* Exercise description
Rewrite these lines with "Person at" replaced by "Subject at" and everything else left unchanged. Leave out the pictures.

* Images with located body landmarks
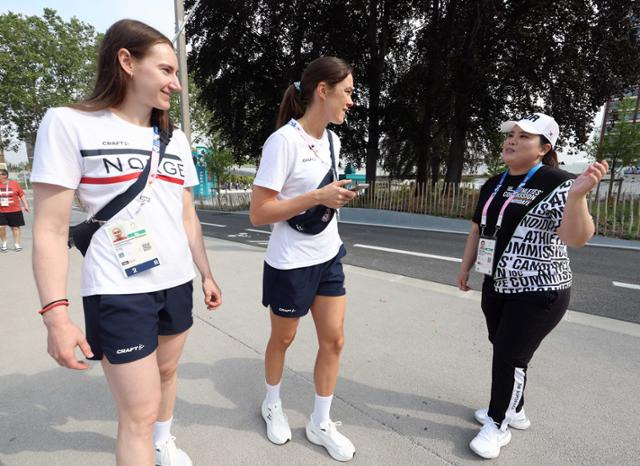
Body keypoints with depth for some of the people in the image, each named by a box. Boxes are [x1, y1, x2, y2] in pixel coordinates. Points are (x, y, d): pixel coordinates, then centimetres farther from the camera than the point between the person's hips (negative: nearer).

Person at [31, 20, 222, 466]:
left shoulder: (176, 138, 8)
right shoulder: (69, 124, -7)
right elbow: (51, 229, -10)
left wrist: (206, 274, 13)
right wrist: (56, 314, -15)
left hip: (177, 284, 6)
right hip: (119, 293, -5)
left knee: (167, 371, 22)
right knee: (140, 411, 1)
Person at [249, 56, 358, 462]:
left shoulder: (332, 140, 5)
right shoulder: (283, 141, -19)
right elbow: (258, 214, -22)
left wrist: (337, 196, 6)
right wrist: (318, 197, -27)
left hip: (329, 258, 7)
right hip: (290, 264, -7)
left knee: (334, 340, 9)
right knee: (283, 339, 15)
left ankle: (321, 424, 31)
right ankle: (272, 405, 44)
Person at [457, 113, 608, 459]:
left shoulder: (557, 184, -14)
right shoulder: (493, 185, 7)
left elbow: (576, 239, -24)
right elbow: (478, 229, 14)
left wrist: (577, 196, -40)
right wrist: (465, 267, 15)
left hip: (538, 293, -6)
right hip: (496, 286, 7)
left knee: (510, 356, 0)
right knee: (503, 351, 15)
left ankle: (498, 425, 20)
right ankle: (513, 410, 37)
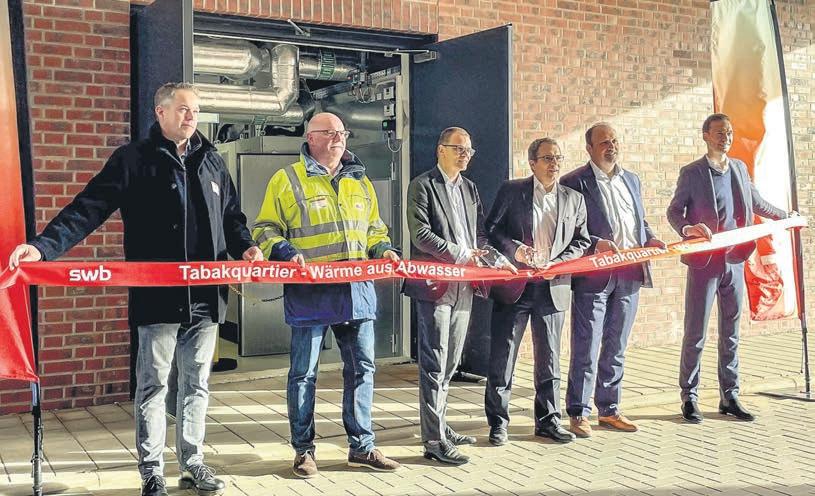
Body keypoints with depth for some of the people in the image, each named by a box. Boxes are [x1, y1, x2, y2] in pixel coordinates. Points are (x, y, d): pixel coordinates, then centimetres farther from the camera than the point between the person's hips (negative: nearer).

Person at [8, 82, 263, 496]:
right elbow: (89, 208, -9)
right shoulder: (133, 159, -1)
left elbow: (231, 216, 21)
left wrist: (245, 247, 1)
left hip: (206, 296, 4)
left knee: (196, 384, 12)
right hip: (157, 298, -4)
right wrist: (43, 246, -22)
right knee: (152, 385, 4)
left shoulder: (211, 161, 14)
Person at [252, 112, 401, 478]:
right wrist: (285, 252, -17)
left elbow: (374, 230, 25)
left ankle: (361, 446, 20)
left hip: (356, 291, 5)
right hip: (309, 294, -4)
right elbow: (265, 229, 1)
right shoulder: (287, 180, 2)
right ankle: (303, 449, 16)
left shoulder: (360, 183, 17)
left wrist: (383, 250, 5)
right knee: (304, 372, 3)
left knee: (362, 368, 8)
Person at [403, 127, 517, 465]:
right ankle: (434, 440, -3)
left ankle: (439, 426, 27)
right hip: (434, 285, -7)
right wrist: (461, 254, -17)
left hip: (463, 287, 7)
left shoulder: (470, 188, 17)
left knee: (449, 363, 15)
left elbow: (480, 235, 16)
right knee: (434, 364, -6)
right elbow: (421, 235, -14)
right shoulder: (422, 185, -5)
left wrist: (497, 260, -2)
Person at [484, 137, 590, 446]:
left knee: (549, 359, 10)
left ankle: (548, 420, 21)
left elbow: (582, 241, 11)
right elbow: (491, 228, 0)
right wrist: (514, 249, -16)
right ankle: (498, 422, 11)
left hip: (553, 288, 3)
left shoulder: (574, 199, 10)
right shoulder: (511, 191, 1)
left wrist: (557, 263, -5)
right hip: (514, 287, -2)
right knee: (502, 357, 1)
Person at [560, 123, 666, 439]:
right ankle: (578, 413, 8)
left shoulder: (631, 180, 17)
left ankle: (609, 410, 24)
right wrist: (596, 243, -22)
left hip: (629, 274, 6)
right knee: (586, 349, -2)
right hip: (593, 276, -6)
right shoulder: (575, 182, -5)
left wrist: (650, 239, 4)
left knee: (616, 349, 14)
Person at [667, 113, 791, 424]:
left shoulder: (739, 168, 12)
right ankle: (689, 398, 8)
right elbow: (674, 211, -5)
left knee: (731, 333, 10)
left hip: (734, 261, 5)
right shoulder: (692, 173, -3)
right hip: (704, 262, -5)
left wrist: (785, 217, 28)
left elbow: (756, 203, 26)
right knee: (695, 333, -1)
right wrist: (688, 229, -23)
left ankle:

* The answer
Body keypoints with depth for some of the people in the image, each named by a box. Boxes are [x1, y1, x2, y2] in pixel coordinates. Points are (x, y, d): pixel coordinates, then centimetres farther from the camera than the point between the person's hips (negative: nearer).

Subject at [31, 20, 222, 466]:
left shoulder: (176, 138, 8)
right shoulder: (69, 124, -7)
right elbow: (51, 229, -10)
left wrist: (206, 274, 13)
right wrist: (56, 314, -15)
left hip: (177, 284, 6)
right hip: (119, 293, -5)
left knee: (167, 371, 22)
right knee: (140, 411, 1)
Subject at [249, 56, 358, 462]:
left shoulder: (332, 140, 5)
right shoulder: (283, 141, -19)
right elbow: (258, 214, -22)
left wrist: (337, 196, 6)
right wrist: (318, 197, -27)
left hip: (329, 258, 7)
right hip: (290, 264, -7)
left knee: (334, 340, 9)
right knee: (283, 339, 15)
left ankle: (321, 424, 31)
right ankle: (272, 405, 44)
Subject at [457, 113, 608, 459]:
left shoulder: (557, 184, -14)
right shoulder: (493, 185, 7)
left elbow: (576, 239, -24)
right elbow: (478, 229, 14)
left wrist: (577, 196, -40)
right wrist: (465, 267, 15)
left hip: (538, 293, -6)
right hip: (496, 286, 7)
left knee: (510, 356, 0)
right knee: (503, 351, 15)
left ankle: (498, 425, 20)
right ankle: (513, 410, 37)
Body keypoints with depth for some of the people in the image, each named by a box. Boxes are [x1, y1, x2, y2] in pixel coordinates. Points are (x, y, d): pixel coordinates, then centimetres farther from the camera than the point between the person's hips (negative: nearer).

Subject at [8, 82, 263, 496]:
right elbow: (89, 208, -9)
right shoulder: (133, 159, -1)
left elbow: (231, 216, 21)
left wrist: (245, 247, 1)
left hip: (206, 296, 4)
left knee: (196, 384, 12)
right hip: (157, 298, -4)
right wrist: (43, 246, -22)
right knee: (152, 385, 4)
left shoulder: (211, 161, 14)
Subject at [252, 112, 401, 478]:
right wrist: (285, 252, -17)
left elbow: (374, 230, 25)
left ankle: (361, 446, 20)
left hip: (356, 291, 5)
right hip: (309, 294, -4)
right elbow: (265, 229, 1)
right shoulder: (287, 180, 2)
right ankle: (303, 449, 16)
left shoulder: (360, 183, 17)
left wrist: (383, 250, 5)
right knee: (304, 372, 3)
left knee: (362, 368, 8)
Subject at [403, 127, 517, 465]:
right ankle: (434, 440, -3)
left ankle: (439, 426, 27)
right hip: (434, 285, -7)
right wrist: (461, 254, -17)
left hip: (463, 287, 7)
left shoulder: (470, 188, 17)
left knee: (449, 363, 15)
left elbow: (480, 235, 16)
right knee: (434, 364, -6)
right elbow: (421, 235, -14)
right shoulder: (422, 185, -5)
left wrist: (497, 260, -2)
Subject at [484, 137, 590, 446]:
left knee: (549, 359, 10)
left ankle: (548, 420, 21)
left elbow: (582, 241, 11)
right elbow: (491, 228, 0)
right wrist: (514, 249, -16)
right ankle: (498, 422, 11)
left hip: (553, 288, 3)
left shoulder: (574, 199, 10)
right shoulder: (511, 191, 1)
left wrist: (557, 263, -5)
right hip: (514, 287, -2)
right knee: (502, 357, 1)
Subject at [560, 123, 666, 439]:
right ankle: (578, 413, 8)
left shoulder: (631, 180, 17)
left ankle: (609, 410, 24)
right wrist: (596, 243, -22)
left hip: (629, 274, 6)
right knee: (586, 349, -2)
right hip: (593, 276, -6)
right shoulder: (575, 182, -5)
left wrist: (650, 239, 4)
left knee: (616, 349, 14)
Subject at [667, 113, 791, 424]:
left shoulder: (739, 168, 12)
right ankle: (689, 398, 8)
right elbow: (674, 211, -5)
left knee: (731, 333, 10)
left hip: (734, 261, 5)
right shoulder: (692, 173, -3)
right hip: (704, 262, -5)
left wrist: (785, 217, 28)
left elbow: (756, 203, 26)
right knee: (695, 333, -1)
right wrist: (688, 229, -23)
left ankle:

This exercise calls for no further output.